● INSTRUÇÃO 1
Copie literalmente as linhas das entradas abaixo: comece na linha que contém "order: Lamiales" e pare após a última linha das entradas, incluindo ambas. Deixe as imagens de fora.

● TEXTO
□ □ □ □ □

A televisão, por Eduardo Galeano

  I Era um pulgueiro dos subúrbios, o mais barato que havia em Santa Fé e em toda a República Argentina, um galpão mambembe que caía aos pedaços, mas Fernando Birri não perdia nenhum filme ou cerimônia que era celebrada na escuridão daquele grandioso templo da infância. Nesse cinema, o cinema Doré, Fernando viu uma […]

Cynara Menezes
13 de abril de 2015, 09h13

 

(Ilustração de Quino)

I

Era um pulgueiro dos subúrbios, o mais barato que havia em Santa Fé e em toda a República Argentina, um galpão mambembe que caía aos pedaços, mas Fernando Birri não perdia nenhum filme ou cerimônia que era celebrada na escuridão daquele grandioso templo da infância.

Nesse cinema, o cinema Doré, Fernando viu uma vez uns episódios sobre os mistérios do Egito Antigo. Havia um faraó sentado em seu trono na frente de um poço. O faraó parecia adormecido, mas com um dedo enroscava a barba. Nisso, abria os olhos e fazia um sinal. Então o mago do reino pronunciava um esconjuro e as águas do poço se alvorotavam e se incendiavam. Quando as chamas se apagavam e as águas serenavam, o faraó se inclinava sobre o poço. Ali, nas águas transparentes, ele via tudo o que naquele momento estava acontecendo no Egito e no mundo.

Meio século depois, evocando o faraó e sua infância, Fernando teve uma certeza: aquele poço mágico, onde se via tudo o que acontecia, era um aparelho de televisão.

II

A televisão mostra o que acontece?

Em nossos países, a televisão mostra o que ela quer que aconteça: e nada acontece se a televisão não mostrar.

□ □ □ □ □

● DADOS DA TAREFA
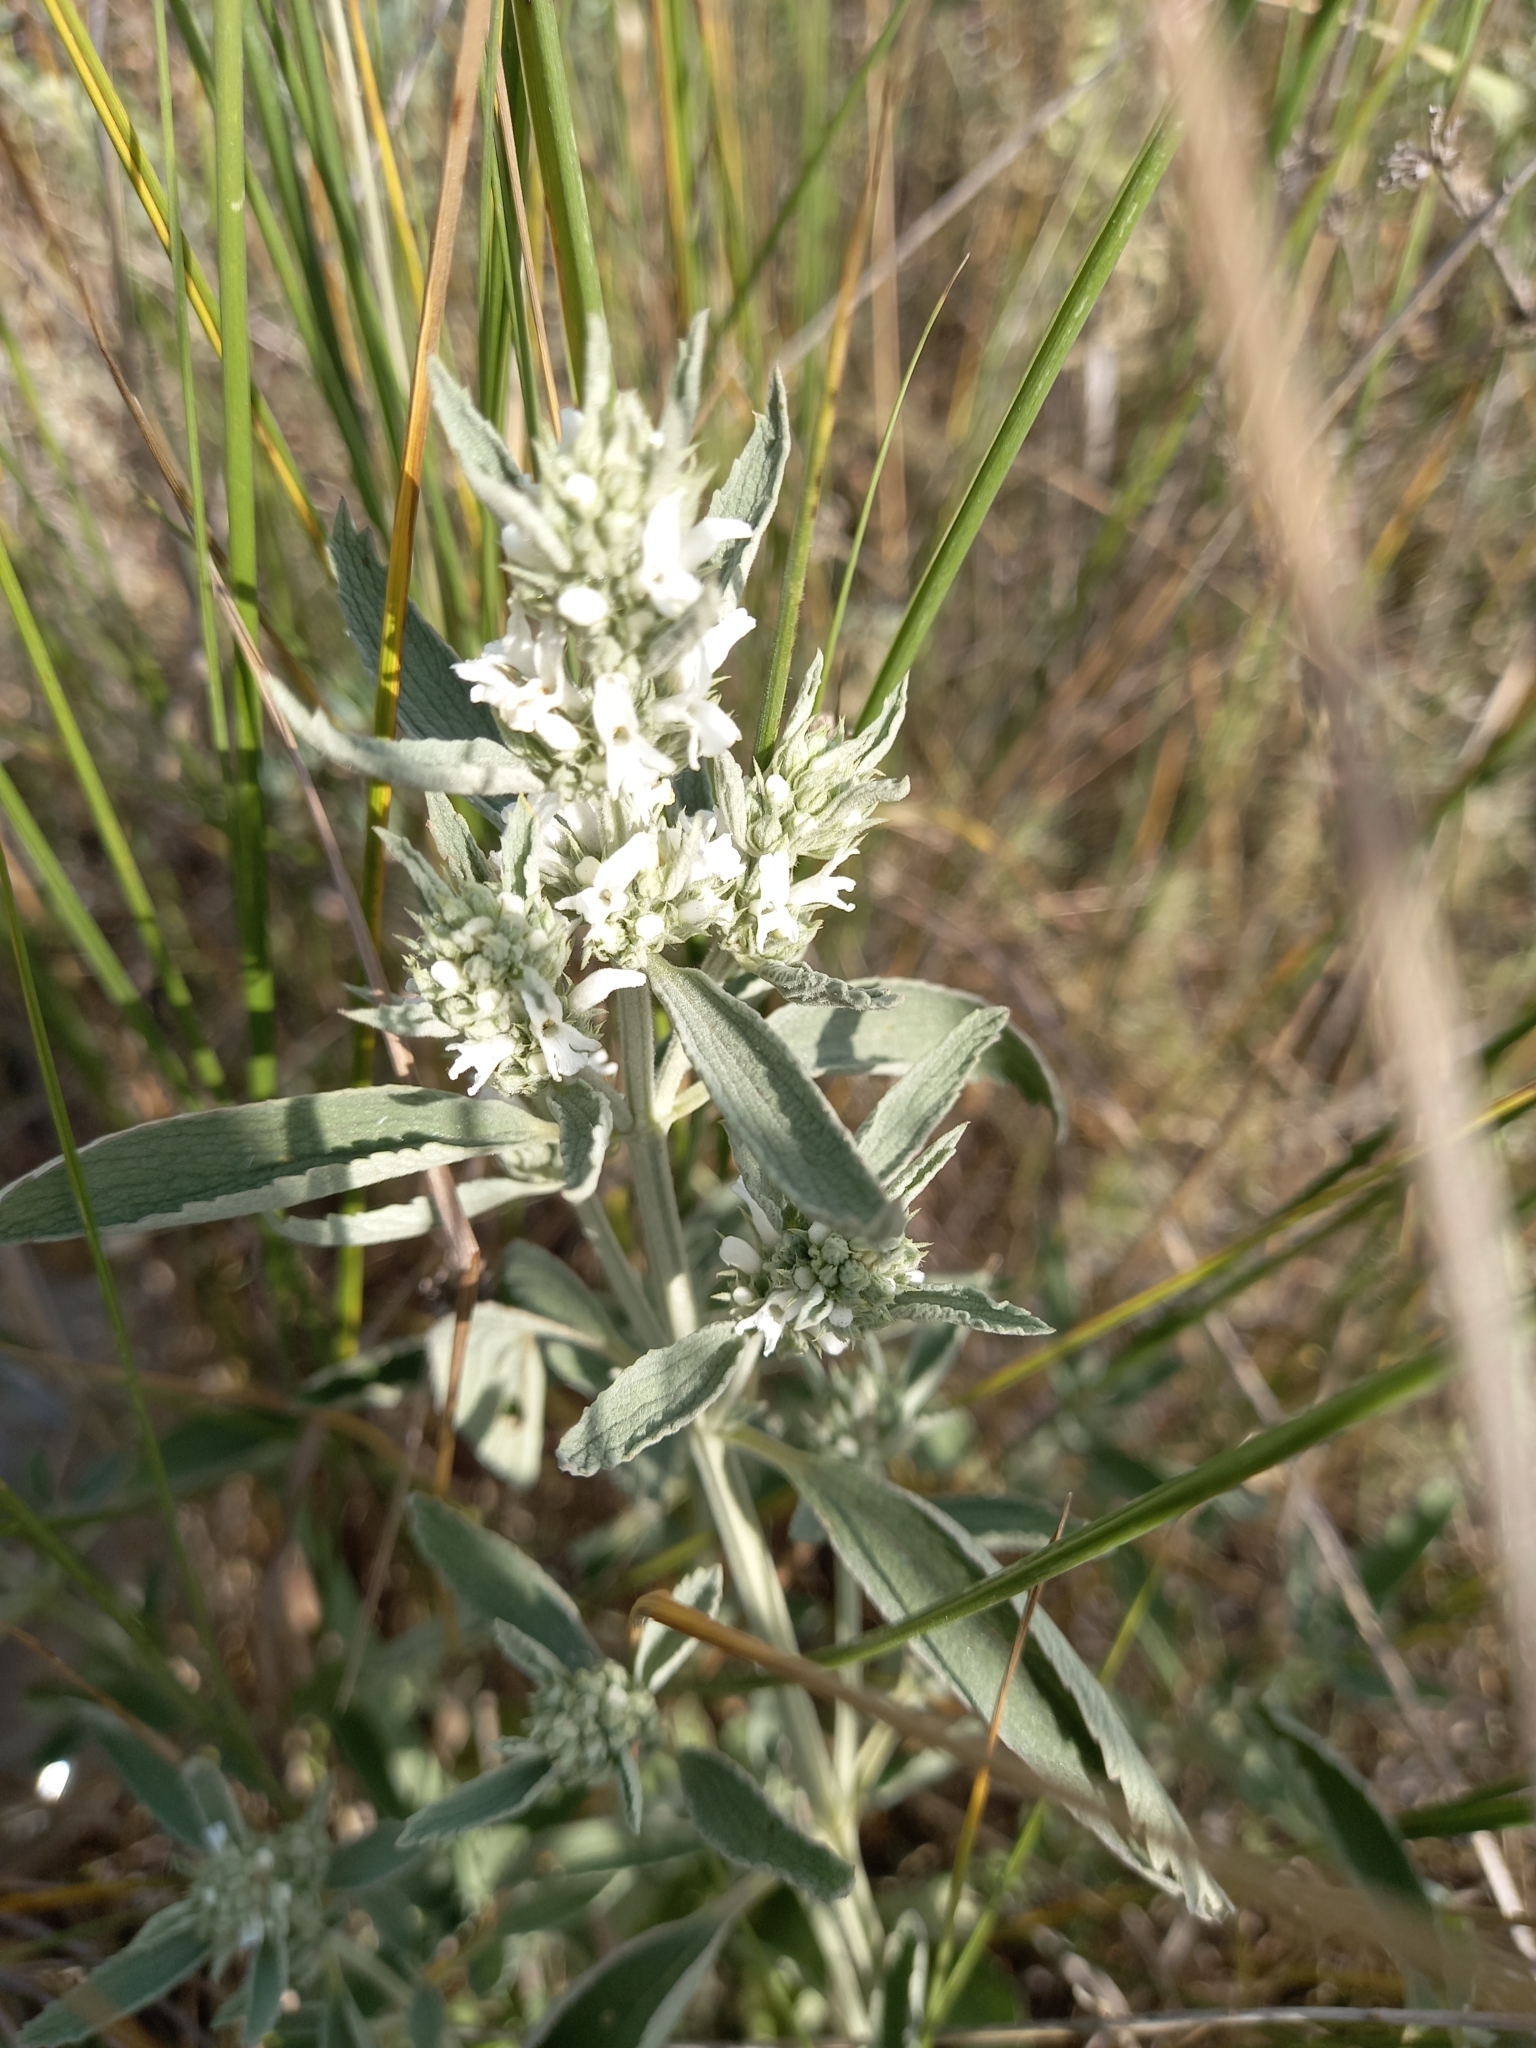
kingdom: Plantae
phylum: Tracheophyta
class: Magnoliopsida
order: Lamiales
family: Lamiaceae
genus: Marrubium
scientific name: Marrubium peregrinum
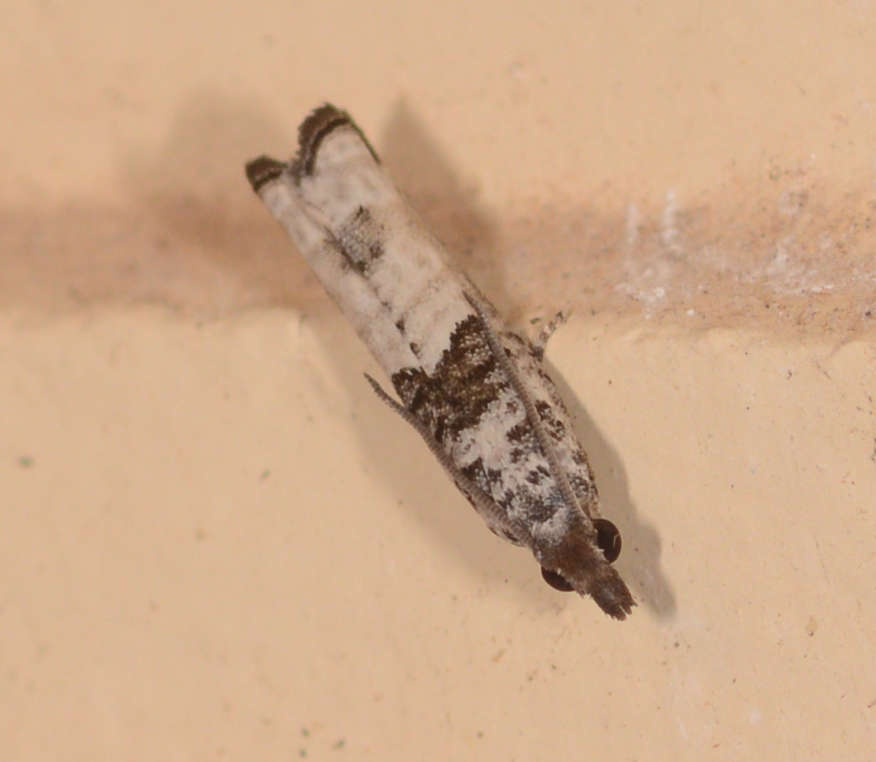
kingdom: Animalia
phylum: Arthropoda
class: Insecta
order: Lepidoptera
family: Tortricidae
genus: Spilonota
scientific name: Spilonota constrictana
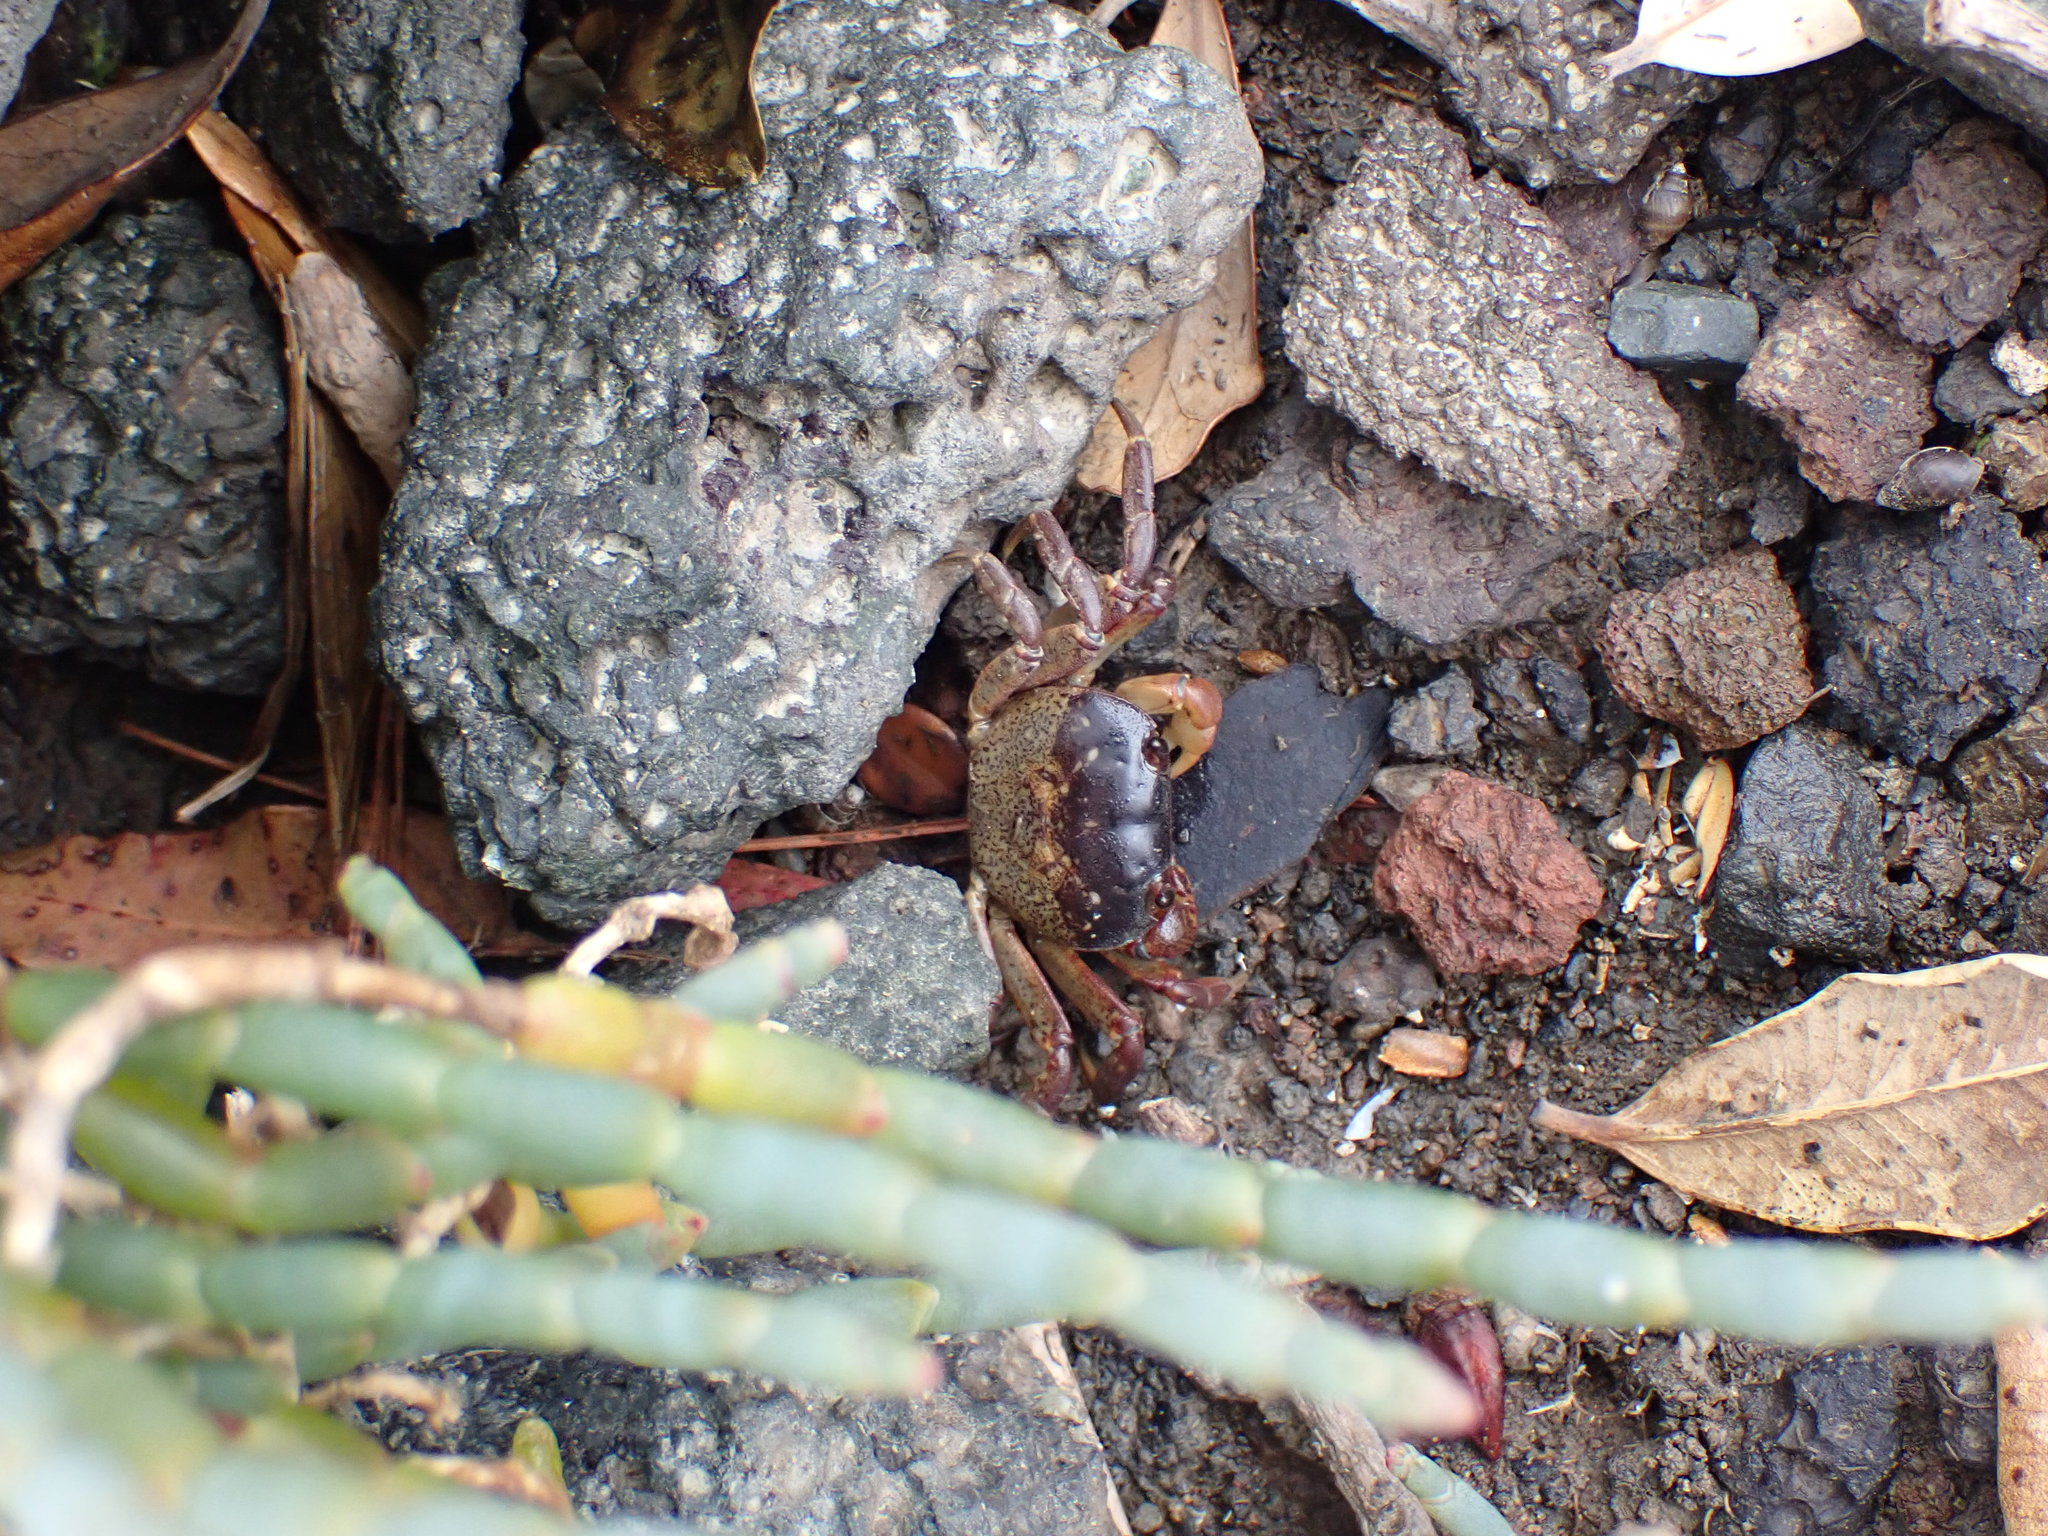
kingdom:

□ □ □ □ □

● INSTRUÇÃO 2
No texto sobre a televisão, em qual cinema Fernando Birri viu os episódios sobre os mistérios do Egito Antigo?

● RESPOSTA 1
order: Lamiales
family: Lamiaceae
genus: Marrubium
scientific name: Marrubium peregrinum
kingdom: Animalia
phylum: Arthropoda
class: Insecta
order: Lepidoptera
family: Tortricidae
genus: Spilonota
scientific name: Spilonota constrictana
kingdom:

● RESPOSTA 2
No cinema Doré.